Geometric progression :$b_n=\{b,bq,bq^2,...,bq^n,...\}$

if : $a_r,a_s,a_t,$ be a Geometric progression($b_n$)

then : What is q?

my way : let :$r>s>t$

$$ a_{r} =a +(r-1)d $$ $$ a_{s} =a +(s-1)d $$ $$ a_{t} =a +(t-1)d $$

$$ a_{s}^{2} =a_{r} a_{t} \Rightarrow a^{2} +2ad(s-1)+ d^{2}(s-1)^{2} =a^{2}+ad(r+t-2)+d^{2}(r-1)(t-1)$$

$$ 2a(s-1)+ d(s-1)^{2} =a(r+t-2)+d(r-1)(t-1)=$$ $$ 2as-ar-at=2sd-dt-dr-d s^{2} +drt \Rightarrow $$ $$a= \frac{d(2s-t-r-s^{2} +rt)}{2s-r-t} $$ $$ \frac{a_{r}}{a_{t}} = \frac{a +(r-1)d}{a +(t-1)d} $$ $$ \frac{d(2s-t-r-s^{2} +rt)}{2s-r-t}+ (r-1)d= $$ $$d \frac{2s-t-r-s^{2} +rt+2rs- r^{2}-rt-2s+r+t }{2s-r-t} = $$ $$ d \frac{-s^{2} -d \frac{ (r-s)^{2}}{2s-r-t} +2rs- r^{2}}{2s-r-t}=-d \frac{ (r-s)^{2}}{2s-r-t} $$

$$ -d \frac{ (s-t)^{2}}{2s-r-t} $$

$$ q^{2}=\frac{a_{r}}{a_{t}}= \frac{(r-s)^{2}}{(s-t)^{2}} $$

There is simpler method?

Answer 1

We have that $a_r = a + (r-1)d$ and that $a_s = a+(s-1)d$. Thus, $$a_r - a_s = (r-s)d \Rightarrow r-s = \frac{a_r - a_s}{d} = \frac{a_r(1-q)}{d} \tag{1}$$ since, $a_s = a_r (q)$ and $a_t = a_r (q)^2$ where $q$ is the common ratio of the G.P.

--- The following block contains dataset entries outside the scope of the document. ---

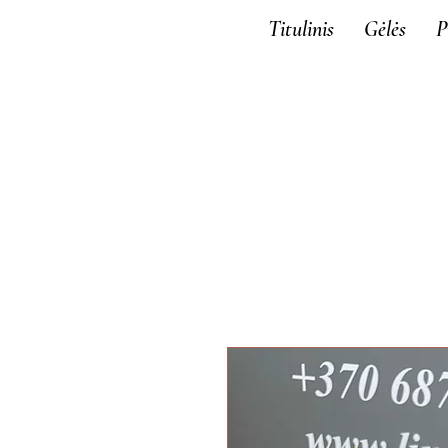
Titulinis
Gėlės
P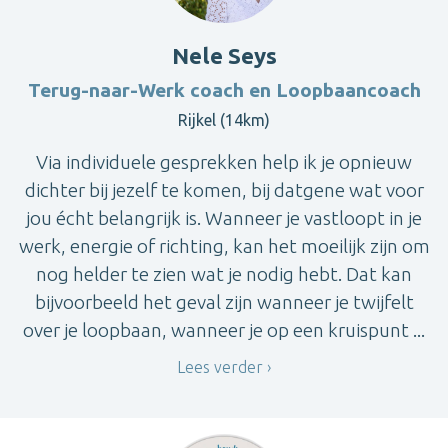
Nele Seys
Terug-naar-Werk coach en Loopbaancoach
Rijkel (14km)
Via individuele gesprekken help ik je opnieuw
dichter bij jezelf te komen, bij datgene wat voor
jou écht belangrijk is. Wanneer je vastloopt in je
werk, energie of richting, kan het moeilijk zijn om
nog helder te zien wat je nodig hebt. Dat kan
bijvoorbeeld het geval zijn wanneer je twijfelt
over je loopbaan, wanneer je op een kruispunt ...
Lees verder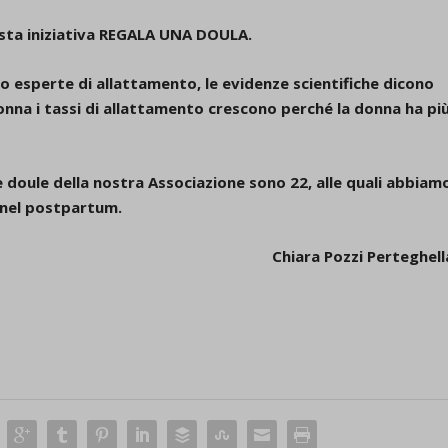
sta iniziativa REGALA UNA DOULA.
 esperte di allattamento, le evidenze scientifiche dicono
nna i tassi di allattamento crescono perché la donna ha pi
doule della nostra Associazione sono 22, alle quali abbiam
 nel postpartum.
Chiara Pozzi Perteghell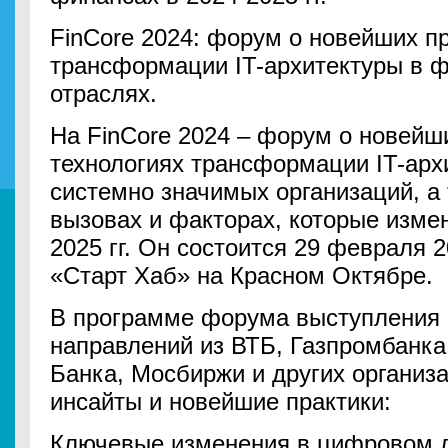
FinCore 2024: форум о новейших пр
трансформации IT-архитектуры в 
отраслях.
На FinCore 2024 – форум о новейш
технологиях трансформации IT-арх
системно значимых организаций, а
вызовах и факторах, которые измен
2025 гг. Он состоится 29 февраля 2
«Старт Хаб» на Красном Октябре.
В программе форума выступления р
направлений из ВТБ, Газпромбанка
Банка, Мосбиржи и других организ
инсайты и новейшие практики:
Ключевые изменения в цифровом 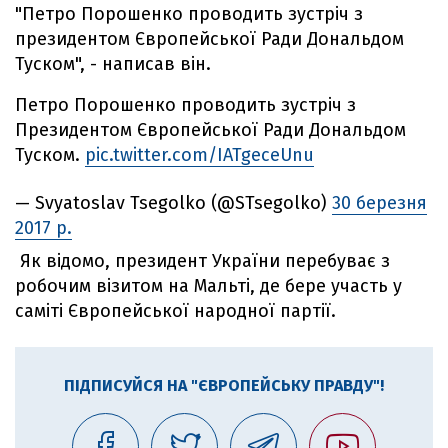
"Петро Порошенко проводить зустріч з
президентом Європейської Ради Дональдом
Туском", - написав він.
Петро Порошенко проводить зустріч з
Президентом Європейської Ради Дональдом
Туском.
pic.twitter.com/IATgeceUnu
— Svyatoslav Tsegolko (@STsegolko)
30 березня
2017 р.
Як відомо, президент України перебуває з
робочим візитом на Мальті, де бере участь у
саміті Європейської народної партії.
ПІДПИСУЙСЯ НА "ЄВРОПЕЙСЬКУ ПРАВДУ"!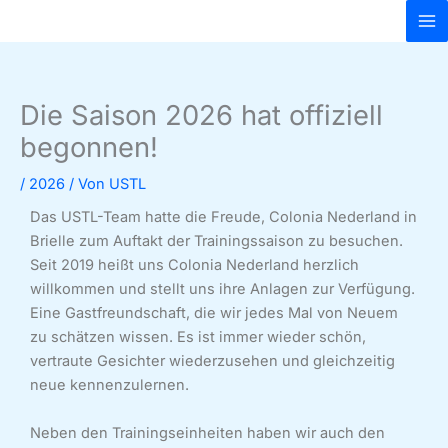
Zum
Inhalt
springen
Die Saison 2026 hat offiziell
begonnen!
/
2026
/ Von
USTL
Das USTL-Team hatte die Freude, Colonia Nederland in
Brielle zum Auftakt der Trainingssaison zu besuchen.
Seit 2019 heißt uns Colonia Nederland herzlich
willkommen und stellt uns ihre Anlagen zur Verfügung.
Eine Gastfreundschaft, die wir jedes Mal von Neuem
zu schätzen wissen. Es ist immer wieder schön,
vertraute Gesichter wiederzusehen und gleichzeitig
neue kennenzulernen.
Neben den Trainingseinheiten haben wir auch den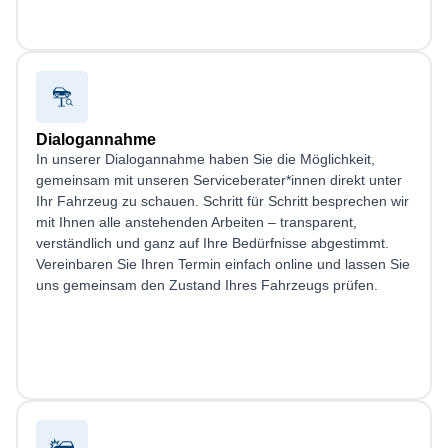
Dialogannahme
In unserer Dialogannahme haben Sie die Möglichkeit,
gemeinsam mit unseren Serviceberater*innen direkt unter
Ihr Fahrzeug zu schauen. Schritt für Schritt besprechen wir
mit Ihnen alle anstehenden Arbeiten – transparent,
verständlich und ganz auf Ihre Bedürfnisse abgestimmt.
Vereinbaren Sie Ihren Termin einfach online und lassen Sie
uns gemeinsam den Zustand Ihres Fahrzeugs prüfen.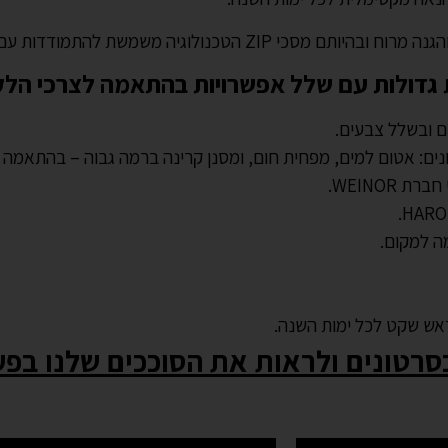
דדות עם רוחות ומניעה מקסימלית של כניסת גשם.
ות גדולות עם שלל אפשרויות בהתאמה לצרכי הלק
ים ובשלל צבעים.
ונים: אטום למים, מפחית חום, ומסנן קרינה ברמה גבוה – בהתאמה 
ה למקום.
ראש שקט לכל ימות השנה.
סרטונים ולראות את הסוככים שלנו בפע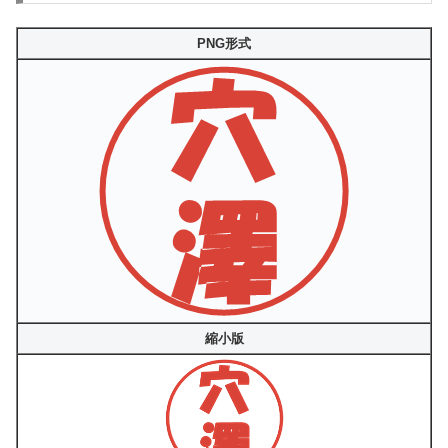
PNG形式
縮小版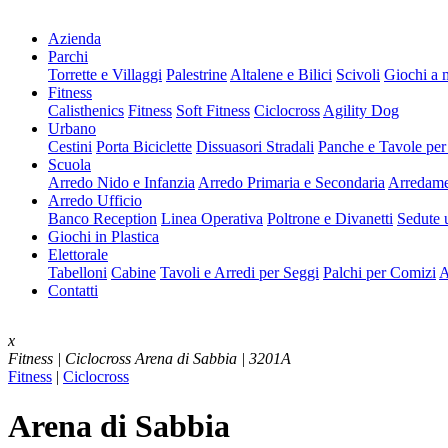
Azienda
Parchi
Torrette e Villaggi
Palestrine
Altalene e Bilici
Scivoli
Giochi a 
Fitness
Calisthenics
Fitness
Soft Fitness
Ciclocross
Agility Dog
Urbano
Cestini
Porta Biciclette
Dissuasori Stradali
Panche e Tavole per
Scuola
Arredo Nido e Infanzia
Arredo Primaria e Secondaria
Arredame
Arredo Ufficio
Banco Reception
Linea Operativa
Poltrone e Divanetti
Sedute u
Giochi in Plastica
Elettorale
Tabelloni
Cabine
Tavoli e Arredi per Seggi
Palchi per Comizi
A
Contatti
x
Fitness | Ciclocross
Arena di Sabbia | 3201A
Fitness
|
Ciclocross
Arena di Sabbia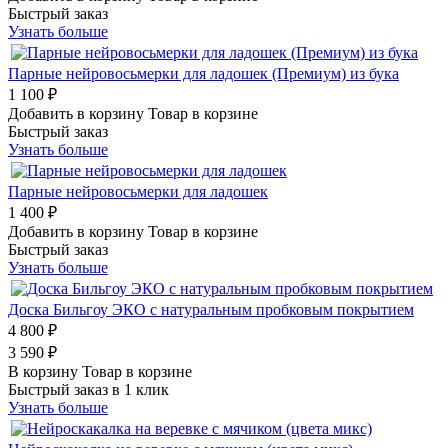
Быстрый заказ
Узнать больше
Парные нейровосьмерки для ладошек (Премиум) из бука
1 100 ₽
Добавить в корзину
Товар в корзине
Быстрый заказ
Узнать больше
Парные нейровосьмерки для ладошек
1 400 ₽
Добавить в корзину
Товар в корзине
Быстрый заказ
Узнать больше
Доска Бильгоу ЭКО с натуральным пробковым покрытием
4 800 ₽
3 590 ₽
В корзину
Товар в корзине
Быстрый заказ в 1 клик
Узнать больше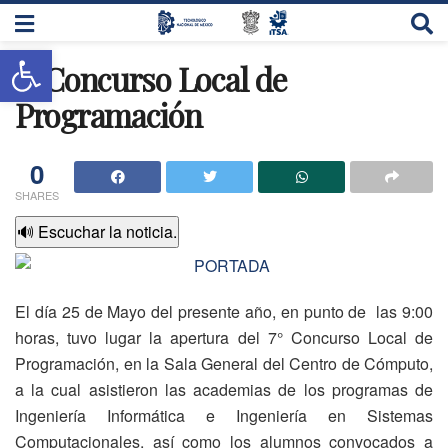
Abrir barra de herramientas
7° Concurso Local de
Programación
0
SHARES
🔊 Escuchar la noticia.
El día 25 de Mayo del presente año, en punto de las 9:00
horas, tuvo lugar la apertura del 7° Concurso Local de
Programación, en la Sala General del Centro de Cómputo,
a la cual asistieron las academias de los programas de
Ingeniería Informática e Ingeniería en Sistemas
Computacionales, así como los alumnos convocados a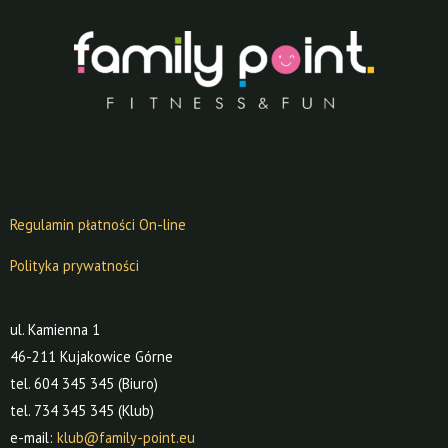
Regulamin płatności On-line
Polityka prywatności
ul. Kamienna 1
46-211 Kujakowice Górne
tel. 604 345 345 (Biuro)
tel. 734 345 345 (Klub)
e-mail:
klub@family-point.eu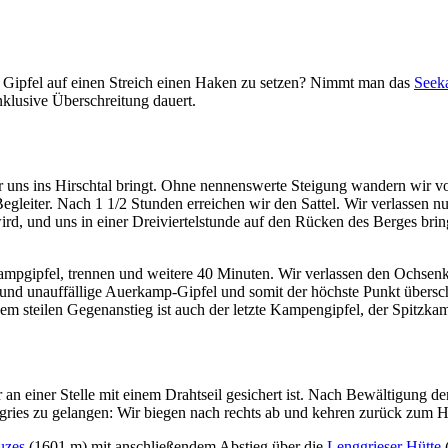
ei Gipfel auf einen Streich einen Haken zu setzen? Nimmt man das
Seek
lusive Überschreitung dauert.
uns ins Hirschtal bringt. Ohne nennenswerte Steigung wandern wir vo
 Begleiter. Nach 1 1/2 Stunden erreichen wir den Sattel. Wir verlassen
rd, und uns in einer Dreiviertelstunde auf den Rücken des Berges brin
mpgipfel, trennen und weitere 40 Minuten. Wir verlassen den Ochsen
 und unauffällige Auerkamp-Gipfel und somit der höchste Punkt übersc
em steilen Gegenanstieg ist auch der letzte Kampengipfel, der Spitzk
 an einer Stelle mit einem Drahtseil gesichert ist. Nach Bewältigung de
es zu gelangen: Wir biegen nach rechts ab und kehren zurück zum Hirs
uzes
(1601 m) mit anschließendem Abstieg über die
Lenggrieser Hütte
(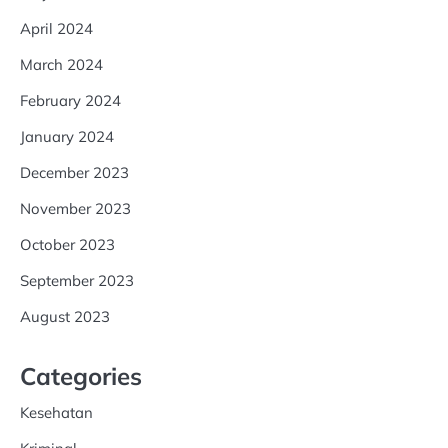
April 2024
March 2024
February 2024
January 2024
December 2023
November 2023
October 2023
September 2023
August 2023
Categories
Kesehatan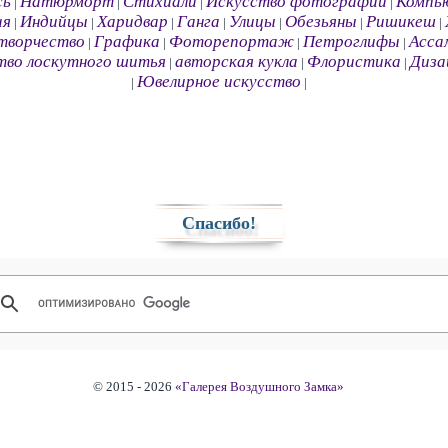
сь
Натюрморт
Стихиали
Искусство фотографии
Компь
|
|
|
|
ия
Индийцы
Харидвар
Ганга
Улицы
Обезьяны
Ришикеш
|
|
|
|
|
|
|
творчество
Графика
Фоторепортаж
Петроглифы
Асса
|
|
|
|
тво лоскутного шитья
авторская кукла
Флористика
Диза
|
|
|
Ювелирное искусство
|
|
Спасибо!
© 2015 - 2026
«Галерея Воздушного Замка»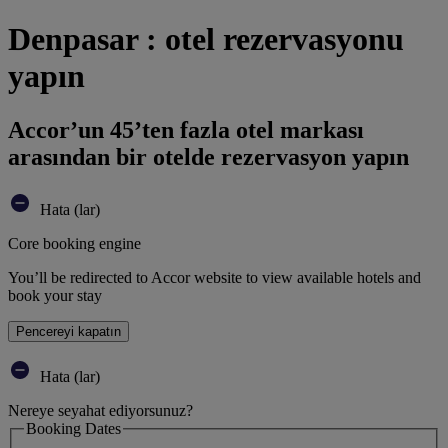
Denpasar : otel rezervasyonu
yapın
Accor’un 45’ten fazla otel markası
arasından bir otelde rezervasyon yapın
Hata (lar)
Core booking engine
You’ll be redirected to Accor website to view available hotels and
book your stay
Pencereyi kapatın
Hata (lar)
Nereye seyahat ediyorsunuz?
Booking Dates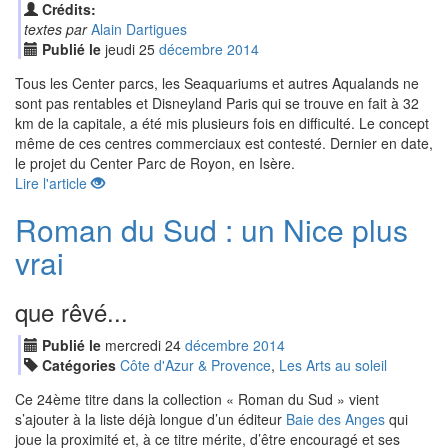
Crédits:
textes par
Alain Dartigues
Publié le
jeudi
25
déc
embre
2014
Tous les Center parcs, les Seaquariums et autres Aqualands ne
sont pas rentables et Disneyland Paris qui se trouve en fait à 32
km de la capitale, a été mis plusieurs fois en difficulté. Le concept
même de ces centres commerciaux est contesté. Dernier en date,
le projet du Center Parc de Royon, en Isère.
Lire l'article
Roman du Sud : un Nice plus
vrai
que rêvé...
Publié le
mercredi
24
déc
embre
2014
Catégories
Côte d'Azur & Provence
,
Les Arts au soleil
Ce 24ème titre dans la collection « Roman du Sud » vient
s’ajouter à la liste déjà longue d’un éditeur
Baie des Anges
qui
joue la proximité et, à ce titre mérite, d’être encouragé et ses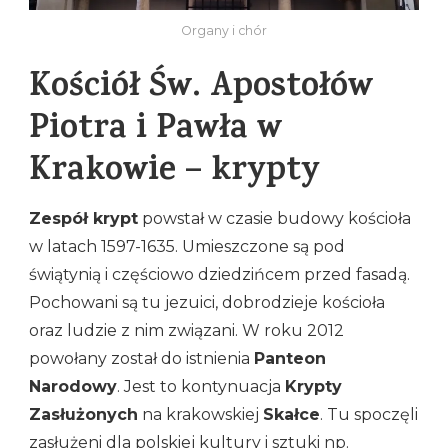
Organy i chór
Kościół Św. Apostołów
Piotra i Pawła w
Krakowie – krypty
Zespół krypt
powstał w czasie budowy kościoła
w latach 1597-1635. Umieszczone są pod
świątynią i częściowo dziedzińcem przed fasadą.
Pochowani są tu jezuici, dobrodzieje kościoła
oraz ludzie z nim związani. W roku 2012
powołany został do istnienia
Panteon
Narodowy
. Jest to kontynuacja
Krypty
Zasłużonych
na krakowskiej
Skałce
. Tu spoczęli
zasłużeni dla polskiej kultury i sztuki np.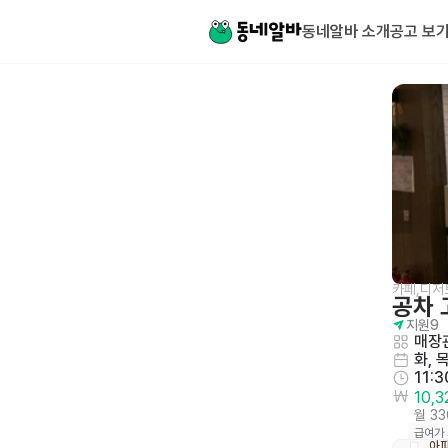
동네알바 소개
공고 보
카페,디저
공차
지원
9
매장관
화, 
11:3
10,
월 3
급여가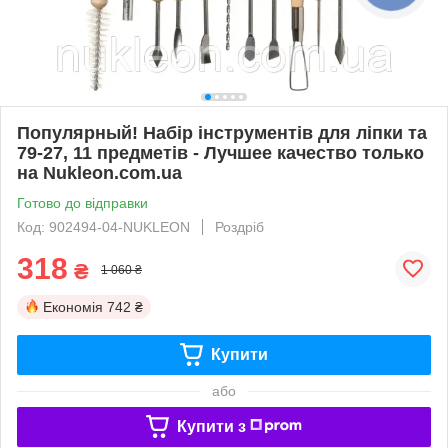
Популярный! Набір інструментів для ліпки та
79-27, 11 предметів - Лучшее качество только
на Nukleon.com.ua
Готово до відправки
Код: 902494-04-NUKLEON
Роздріб
318
₴
1 060 ₴
Економія
742 ₴
Купити
або
Купити з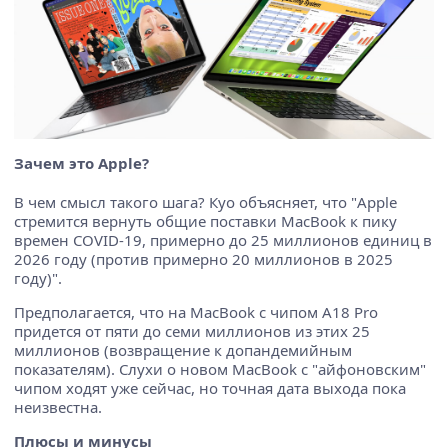
Зачем это Apple?
В чем смысл такого шага? Куо объясняет, что "Apple
стремится вернуть общие поставки MacBook к пику
времен COVID-19, примерно до 25 миллионов единиц в
2026 году (против примерно 20 миллионов в 2025
году)".
Предполагается, что на MacBook с чипом A18 Pro
придется от пяти до семи миллионов из этих 25
миллионов (возвращение к допандемийным
показателям). Слухи о новом MacBook с "айфоновским"
чипом ходят уже сейчас, но точная дата выхода пока
неизвестна.
Плюсы и минусы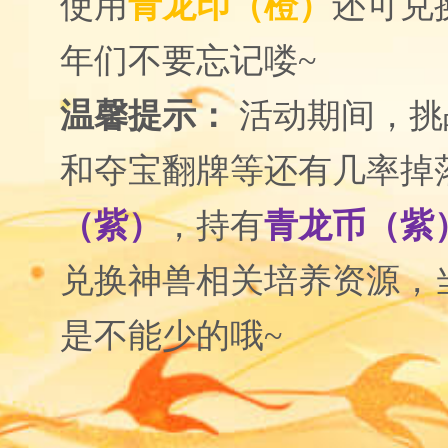
使用
青龙印（橙）
还可兑
年们不要忘记喽
~
温馨提示：
活动期间，挑
和夺宝翻牌等还有几率掉
（紫）
，持
有
青龙币
（紫
兑换神兽相关培养资源，
是不能少的哦
~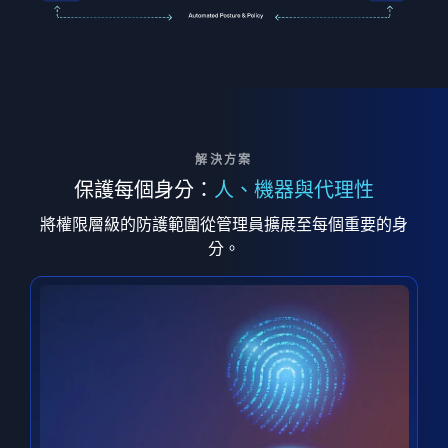
解決方案
保護每個身分：
人、機器與代理性
將權限層級的防護範圍從管理員擴展至每個重要的身
分。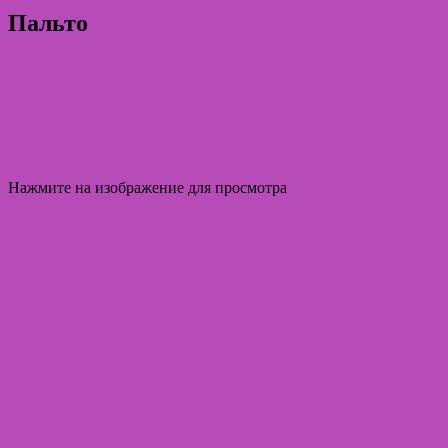
Пальто
Нажмите на изображение для просмотра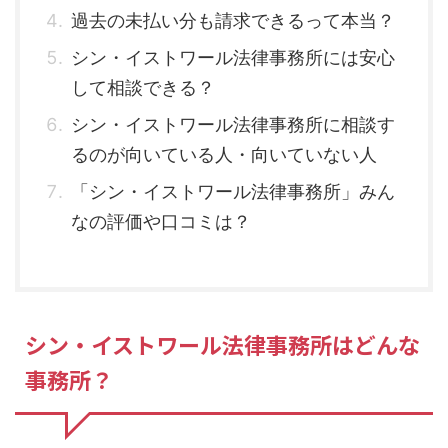
過去の未払い分も請求できるって本当？
シン・イストワール法律事務所には安心
して相談できる？
シン・イストワール法律事務所に相談す
るのが向いている人・向いていない人
「シン・イストワール法律事務所」みん
なの評価や口コミは？
シン・イストワール法律事務所はどんな
事務所？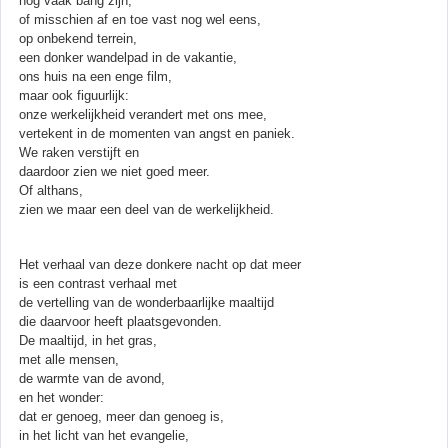
nog vaak bang zijn,
of misschien af en toe vast nog wel eens,
op onbekend terrein,
een donker wandelpad in de vakantie,
ons huis na een enge film,
maar ook figuurlijk:
onze werkelijkheid verandert met ons mee,
vertekent in de momenten van angst en paniek.
We raken verstijft en
daardoor zien we niet goed meer.
Of althans,
zien we maar een deel van de werkelijkheid.
Het verhaal van deze donkere nacht op dat meer
is een contrast verhaal met
de vertelling van de wonderbaarlijke maaltijd
die daarvoor heeft plaatsgevonden.
De maaltijd, in het gras,
met alle mensen,
de warmte van de avond,
en het wonder:
dat er genoeg, meer dan genoeg is,
in het licht van het evangelie,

Similarly, $\displaystyle s-t = \frac{a_s(1-q)}{d} \tag{2}$ Thus, $$\frac{(1)}{(2)} = \frac{r-s}{s-t} = \frac{a_r}{a_s} = \frac{1}{q}$$ and I hope you can take it from here.

Answer 2

Let the three terms in the AP be $$\begin{aligned} &a_r=A-(s-r)d\\ &a_s=A\\ &a_t=A+(t-r)d\end{aligned}$$

Common ratio of GP, $$q=\frac {\overbrace{\;\;\;A\;\;\;}^P}{\underbrace{A-(s-r)d}_{R}}=\frac {\overbrace{A+(t-s)d}^Q}{\underbrace{\;\;\;A\;\;\;}_S}=\color{red}{\frac {\overbrace{t-s}^{\color{green}{Q-P}}}{\underbrace{s-r}_{\color{green}{S-R}}}}$$

(see also my solution to another recent question which is quite similar)